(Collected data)

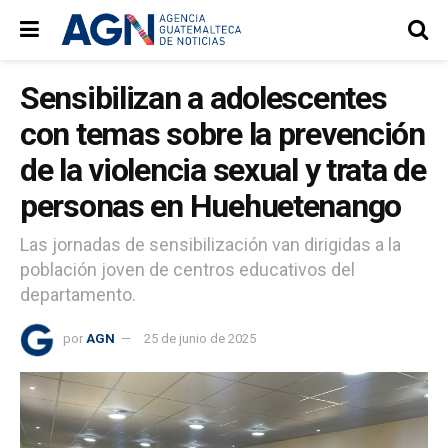
Sensibilizan a adolescentes
con temas sobre la prevención
de la violencia sexual y trata de
personas en Huehuetenango
Las jornadas de sensibilización van dirigidas a la
población joven de centros educativos del
departamento.
por
AGN
25 de junio de 2025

HOW TO COMPLETE THIS TASK: Take the line that contains "con temas sobre la prevención" and each line after it down to the last of the records, and retype them exactly; add nothing else.

RESPONSE FOR THIS EXERCISE:
con temas sobre la prevención
de la violencia sexual y trata de
personas en Huehuetenango
Las jornadas de sensibilización van dirigidas a la
población joven de centros educativos del
departamento.
por
AGN
25 de junio de 2025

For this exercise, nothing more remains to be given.